Critic say these repeating patterns reveal a structural problem: ASEAN’s very design prioritizes consensus over accountability. Its Charter, adopted in 2008, formalized this approach but failed to equip the bloc with tools for crisis management. Unlike the European Union or the African Union, ASEAN has no mechanism for sanctions, suspension, or collective intervention. The result is a regional body that excels in diplomacy, but falls flat in enforcement.
To its credit, however, ASEAN has occasionally demonstrated quiet effectiveness. Its facilitation of peace talks in Cambodia in the 1980s, and later in the Philippines’ southern conflict, are often cited as early triumphs of regional diplomacy. More recently, the admission of Timor-Leste as ASEAN’s 11th member this year was hailed as a symbol of inclusivity and progress, effectively expanding the bloc’s reach to cover all of Southeast Asia. Malaysia and its prime minister also deserve credit for brokering a peace deal between Thailand and Cambodia after their latest flare-up, a ceasefire and peace deal likely hastened by the U.S. threat of crushing economic penalties.
Yet these achievements are overshadowed by ASEAN’s inability to address crises within its own ranks. The growing frustration among member states, civil society, and international observers suggests that ASEAN’s credibility will continue to erode unless it evolves.

THE ROAD AHEAD
If ASEAN is to remain relevant, experts say that reform is imperative. Analysts argue for a shift from rigid consensus toward qualified majority decision-making on critical issues. Others propose the creation of a permanent conflict-resolution mechanism or a stronger Secretariat empowered to act independently.
There is also growing support for adopting a ‘two-track’ approach, in which willing member states can act jointly on urgent issues without requiring unanimous consent. Such flexibility could allow ASEAN to respond more swiftly to humanitarian and security crises while preserving its underlying commitment to regional unity.
Still, political will remains the greatest obstacle. Member governments are wary of setting precedents that could one day turn against them. As long as sovereignty remains sacred, ASEAN’s evolution from a diplomatic forum into an effective regional actor will remain incomplete, and it doesn’t seem that ASEAN will emulate much of the EU’s relative strengths and successes anytime soon.

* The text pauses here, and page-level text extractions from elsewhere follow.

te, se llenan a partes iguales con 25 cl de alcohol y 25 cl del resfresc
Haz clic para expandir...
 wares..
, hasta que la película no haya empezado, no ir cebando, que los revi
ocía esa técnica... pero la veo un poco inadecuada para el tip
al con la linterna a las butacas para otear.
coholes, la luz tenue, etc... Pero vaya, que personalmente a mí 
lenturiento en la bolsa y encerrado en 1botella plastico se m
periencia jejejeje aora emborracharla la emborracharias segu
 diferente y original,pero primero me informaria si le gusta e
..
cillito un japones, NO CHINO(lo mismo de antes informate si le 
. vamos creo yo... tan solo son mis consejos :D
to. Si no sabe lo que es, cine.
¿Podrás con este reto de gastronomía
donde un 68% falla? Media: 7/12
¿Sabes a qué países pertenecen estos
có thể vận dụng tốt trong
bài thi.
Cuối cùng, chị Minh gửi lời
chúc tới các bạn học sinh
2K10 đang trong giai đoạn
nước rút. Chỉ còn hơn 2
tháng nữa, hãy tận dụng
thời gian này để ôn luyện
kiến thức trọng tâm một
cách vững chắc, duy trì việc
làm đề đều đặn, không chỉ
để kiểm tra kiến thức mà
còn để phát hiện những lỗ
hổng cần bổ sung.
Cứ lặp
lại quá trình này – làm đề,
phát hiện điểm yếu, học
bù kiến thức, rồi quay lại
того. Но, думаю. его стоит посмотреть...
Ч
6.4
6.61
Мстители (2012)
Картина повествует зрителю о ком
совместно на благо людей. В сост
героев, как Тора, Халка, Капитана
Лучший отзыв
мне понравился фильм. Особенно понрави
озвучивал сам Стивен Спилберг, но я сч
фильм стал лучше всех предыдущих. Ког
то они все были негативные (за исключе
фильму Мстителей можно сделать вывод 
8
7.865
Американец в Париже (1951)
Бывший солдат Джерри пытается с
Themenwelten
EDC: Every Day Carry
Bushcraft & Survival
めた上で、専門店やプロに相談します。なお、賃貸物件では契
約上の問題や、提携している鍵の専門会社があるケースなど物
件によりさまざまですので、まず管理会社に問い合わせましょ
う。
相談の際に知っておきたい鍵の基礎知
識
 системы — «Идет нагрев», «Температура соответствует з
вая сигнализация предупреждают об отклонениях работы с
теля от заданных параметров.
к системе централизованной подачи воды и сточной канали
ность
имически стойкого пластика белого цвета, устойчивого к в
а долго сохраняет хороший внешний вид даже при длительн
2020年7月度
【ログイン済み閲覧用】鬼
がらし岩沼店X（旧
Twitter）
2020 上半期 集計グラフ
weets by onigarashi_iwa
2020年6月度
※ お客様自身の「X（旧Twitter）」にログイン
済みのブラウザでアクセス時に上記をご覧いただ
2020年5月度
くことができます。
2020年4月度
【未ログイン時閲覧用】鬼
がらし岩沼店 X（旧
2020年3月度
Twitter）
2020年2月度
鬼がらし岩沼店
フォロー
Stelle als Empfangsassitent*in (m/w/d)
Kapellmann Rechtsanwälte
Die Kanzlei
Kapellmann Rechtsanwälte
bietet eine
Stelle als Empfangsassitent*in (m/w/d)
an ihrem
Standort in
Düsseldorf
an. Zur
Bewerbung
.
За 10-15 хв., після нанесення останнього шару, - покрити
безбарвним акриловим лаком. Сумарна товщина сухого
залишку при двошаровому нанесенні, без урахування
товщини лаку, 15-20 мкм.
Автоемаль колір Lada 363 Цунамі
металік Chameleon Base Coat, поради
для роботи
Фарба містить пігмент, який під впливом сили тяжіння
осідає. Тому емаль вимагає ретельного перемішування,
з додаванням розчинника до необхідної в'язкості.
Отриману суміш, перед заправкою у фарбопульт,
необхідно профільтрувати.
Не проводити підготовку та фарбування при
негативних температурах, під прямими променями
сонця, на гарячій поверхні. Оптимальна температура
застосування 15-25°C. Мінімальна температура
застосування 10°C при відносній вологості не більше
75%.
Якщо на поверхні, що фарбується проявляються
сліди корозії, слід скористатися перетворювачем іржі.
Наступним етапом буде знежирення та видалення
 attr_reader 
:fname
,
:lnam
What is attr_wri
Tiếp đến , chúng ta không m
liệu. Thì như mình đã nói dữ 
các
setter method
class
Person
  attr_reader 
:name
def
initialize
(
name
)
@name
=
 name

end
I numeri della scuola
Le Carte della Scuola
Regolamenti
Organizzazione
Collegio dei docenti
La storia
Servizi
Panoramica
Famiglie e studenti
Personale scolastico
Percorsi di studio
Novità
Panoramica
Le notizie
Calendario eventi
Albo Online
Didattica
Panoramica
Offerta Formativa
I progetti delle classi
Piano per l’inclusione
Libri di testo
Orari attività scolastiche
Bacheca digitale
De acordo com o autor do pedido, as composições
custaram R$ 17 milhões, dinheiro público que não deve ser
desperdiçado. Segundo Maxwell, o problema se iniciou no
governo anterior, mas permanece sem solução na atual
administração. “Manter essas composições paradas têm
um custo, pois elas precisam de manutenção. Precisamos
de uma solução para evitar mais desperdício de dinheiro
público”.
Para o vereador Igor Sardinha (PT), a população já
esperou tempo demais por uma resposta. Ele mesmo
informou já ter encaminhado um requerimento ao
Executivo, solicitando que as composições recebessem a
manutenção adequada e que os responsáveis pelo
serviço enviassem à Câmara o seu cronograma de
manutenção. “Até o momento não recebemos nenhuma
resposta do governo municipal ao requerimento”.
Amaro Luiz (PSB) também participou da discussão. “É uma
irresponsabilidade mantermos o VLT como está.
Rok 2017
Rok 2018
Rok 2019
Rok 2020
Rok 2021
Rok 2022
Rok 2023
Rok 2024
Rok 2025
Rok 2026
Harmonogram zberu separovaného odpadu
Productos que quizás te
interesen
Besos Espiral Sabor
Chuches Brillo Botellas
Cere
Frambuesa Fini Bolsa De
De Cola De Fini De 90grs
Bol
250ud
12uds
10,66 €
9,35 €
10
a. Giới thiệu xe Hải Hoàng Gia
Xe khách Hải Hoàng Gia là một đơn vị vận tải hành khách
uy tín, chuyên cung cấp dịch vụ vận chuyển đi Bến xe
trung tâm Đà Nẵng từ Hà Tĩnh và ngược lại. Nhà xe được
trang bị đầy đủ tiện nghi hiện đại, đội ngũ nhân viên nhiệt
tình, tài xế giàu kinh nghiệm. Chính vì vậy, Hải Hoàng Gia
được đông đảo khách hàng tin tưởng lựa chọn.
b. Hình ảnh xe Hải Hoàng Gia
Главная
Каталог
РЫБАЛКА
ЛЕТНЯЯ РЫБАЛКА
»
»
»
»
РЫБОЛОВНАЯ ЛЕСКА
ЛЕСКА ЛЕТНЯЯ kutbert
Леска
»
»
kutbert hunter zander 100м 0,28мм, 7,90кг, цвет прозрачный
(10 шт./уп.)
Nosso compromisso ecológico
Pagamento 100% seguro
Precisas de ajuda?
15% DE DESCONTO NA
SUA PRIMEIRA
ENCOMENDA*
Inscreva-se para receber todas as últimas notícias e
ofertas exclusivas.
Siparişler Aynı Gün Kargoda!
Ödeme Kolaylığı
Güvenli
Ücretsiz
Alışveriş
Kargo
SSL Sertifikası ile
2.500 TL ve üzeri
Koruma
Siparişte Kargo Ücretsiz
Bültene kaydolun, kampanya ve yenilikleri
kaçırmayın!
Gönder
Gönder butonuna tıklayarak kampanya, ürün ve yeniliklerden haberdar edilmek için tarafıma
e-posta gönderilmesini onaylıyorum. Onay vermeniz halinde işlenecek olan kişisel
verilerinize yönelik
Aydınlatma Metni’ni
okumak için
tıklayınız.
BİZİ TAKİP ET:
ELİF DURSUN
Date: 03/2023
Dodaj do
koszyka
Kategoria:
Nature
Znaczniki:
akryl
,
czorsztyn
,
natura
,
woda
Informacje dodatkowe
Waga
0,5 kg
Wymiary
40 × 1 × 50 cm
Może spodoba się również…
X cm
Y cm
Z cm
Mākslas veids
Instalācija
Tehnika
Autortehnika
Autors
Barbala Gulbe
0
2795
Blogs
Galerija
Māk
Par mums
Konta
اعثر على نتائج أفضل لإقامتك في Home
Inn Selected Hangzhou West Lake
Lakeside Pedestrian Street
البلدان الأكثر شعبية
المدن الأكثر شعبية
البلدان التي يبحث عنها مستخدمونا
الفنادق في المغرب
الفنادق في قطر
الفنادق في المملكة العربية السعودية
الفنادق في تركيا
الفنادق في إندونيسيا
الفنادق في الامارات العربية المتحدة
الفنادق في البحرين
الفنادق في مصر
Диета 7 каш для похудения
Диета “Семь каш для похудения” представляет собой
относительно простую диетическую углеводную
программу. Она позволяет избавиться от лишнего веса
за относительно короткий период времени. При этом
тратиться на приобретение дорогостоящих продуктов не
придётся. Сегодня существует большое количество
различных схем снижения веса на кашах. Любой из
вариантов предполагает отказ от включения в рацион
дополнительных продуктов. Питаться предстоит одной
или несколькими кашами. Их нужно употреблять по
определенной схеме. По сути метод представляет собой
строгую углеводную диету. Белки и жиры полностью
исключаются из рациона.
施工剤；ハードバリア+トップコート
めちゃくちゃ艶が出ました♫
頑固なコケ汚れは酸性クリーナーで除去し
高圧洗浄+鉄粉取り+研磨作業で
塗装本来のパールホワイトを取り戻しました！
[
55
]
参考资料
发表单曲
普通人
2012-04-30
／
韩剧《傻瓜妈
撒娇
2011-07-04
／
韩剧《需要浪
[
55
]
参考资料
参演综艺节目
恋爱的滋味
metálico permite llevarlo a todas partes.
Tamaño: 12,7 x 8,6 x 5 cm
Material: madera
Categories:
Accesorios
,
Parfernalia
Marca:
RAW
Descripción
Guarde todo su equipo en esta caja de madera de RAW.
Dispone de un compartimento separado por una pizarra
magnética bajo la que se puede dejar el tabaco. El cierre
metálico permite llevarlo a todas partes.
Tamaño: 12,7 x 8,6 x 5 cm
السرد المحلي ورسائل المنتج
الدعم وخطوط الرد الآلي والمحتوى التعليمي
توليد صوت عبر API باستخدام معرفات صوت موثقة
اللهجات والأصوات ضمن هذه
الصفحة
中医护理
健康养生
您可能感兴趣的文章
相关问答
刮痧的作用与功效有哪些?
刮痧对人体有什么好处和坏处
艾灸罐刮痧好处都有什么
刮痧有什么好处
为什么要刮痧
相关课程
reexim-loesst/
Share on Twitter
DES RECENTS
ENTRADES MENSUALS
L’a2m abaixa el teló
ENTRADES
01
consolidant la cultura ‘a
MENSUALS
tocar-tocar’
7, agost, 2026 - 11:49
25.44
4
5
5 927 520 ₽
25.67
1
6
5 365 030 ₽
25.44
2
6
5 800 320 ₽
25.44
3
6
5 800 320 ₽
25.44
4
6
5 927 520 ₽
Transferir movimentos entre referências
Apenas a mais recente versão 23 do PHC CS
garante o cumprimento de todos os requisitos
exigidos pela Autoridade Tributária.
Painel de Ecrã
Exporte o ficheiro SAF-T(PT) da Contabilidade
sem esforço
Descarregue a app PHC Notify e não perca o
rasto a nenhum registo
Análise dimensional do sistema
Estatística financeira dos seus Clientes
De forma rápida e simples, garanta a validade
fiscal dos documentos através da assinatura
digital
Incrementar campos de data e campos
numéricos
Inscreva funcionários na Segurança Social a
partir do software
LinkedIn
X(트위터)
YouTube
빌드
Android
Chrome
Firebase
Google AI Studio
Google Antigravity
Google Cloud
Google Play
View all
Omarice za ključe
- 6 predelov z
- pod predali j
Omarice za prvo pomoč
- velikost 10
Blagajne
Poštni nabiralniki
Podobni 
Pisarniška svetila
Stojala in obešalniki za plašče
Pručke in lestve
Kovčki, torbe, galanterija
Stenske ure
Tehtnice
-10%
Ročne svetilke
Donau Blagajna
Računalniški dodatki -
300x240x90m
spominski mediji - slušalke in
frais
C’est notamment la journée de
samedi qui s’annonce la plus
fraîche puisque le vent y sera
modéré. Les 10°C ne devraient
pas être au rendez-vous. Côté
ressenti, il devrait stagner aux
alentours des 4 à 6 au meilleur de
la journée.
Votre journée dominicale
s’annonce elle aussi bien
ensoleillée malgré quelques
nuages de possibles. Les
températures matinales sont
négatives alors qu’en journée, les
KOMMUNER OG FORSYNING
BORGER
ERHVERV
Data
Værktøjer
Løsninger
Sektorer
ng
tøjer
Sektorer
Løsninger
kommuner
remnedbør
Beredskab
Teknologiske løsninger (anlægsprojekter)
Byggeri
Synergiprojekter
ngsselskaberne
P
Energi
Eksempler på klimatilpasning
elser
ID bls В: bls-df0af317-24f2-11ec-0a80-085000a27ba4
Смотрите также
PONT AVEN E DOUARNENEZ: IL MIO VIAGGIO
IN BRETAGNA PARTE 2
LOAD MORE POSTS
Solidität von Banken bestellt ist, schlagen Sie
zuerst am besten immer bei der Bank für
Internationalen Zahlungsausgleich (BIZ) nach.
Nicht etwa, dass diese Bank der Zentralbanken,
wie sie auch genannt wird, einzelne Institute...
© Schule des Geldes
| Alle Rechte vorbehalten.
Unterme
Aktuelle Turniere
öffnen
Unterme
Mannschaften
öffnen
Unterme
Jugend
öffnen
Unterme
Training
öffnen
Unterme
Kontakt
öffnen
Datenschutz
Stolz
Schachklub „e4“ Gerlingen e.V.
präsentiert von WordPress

At this year’s summit, the flowery rhetoric of inclusivity and cooperation was on full display. Yet beneath the photo sessions and communiqués, the question lingers: can ASEAN truly act when it matters most? Until it finds the courage to confront that question, the ‘toothless tiger’ will lack any real bite, continuing to merely roar softly while others decide its fate — and that of its member states.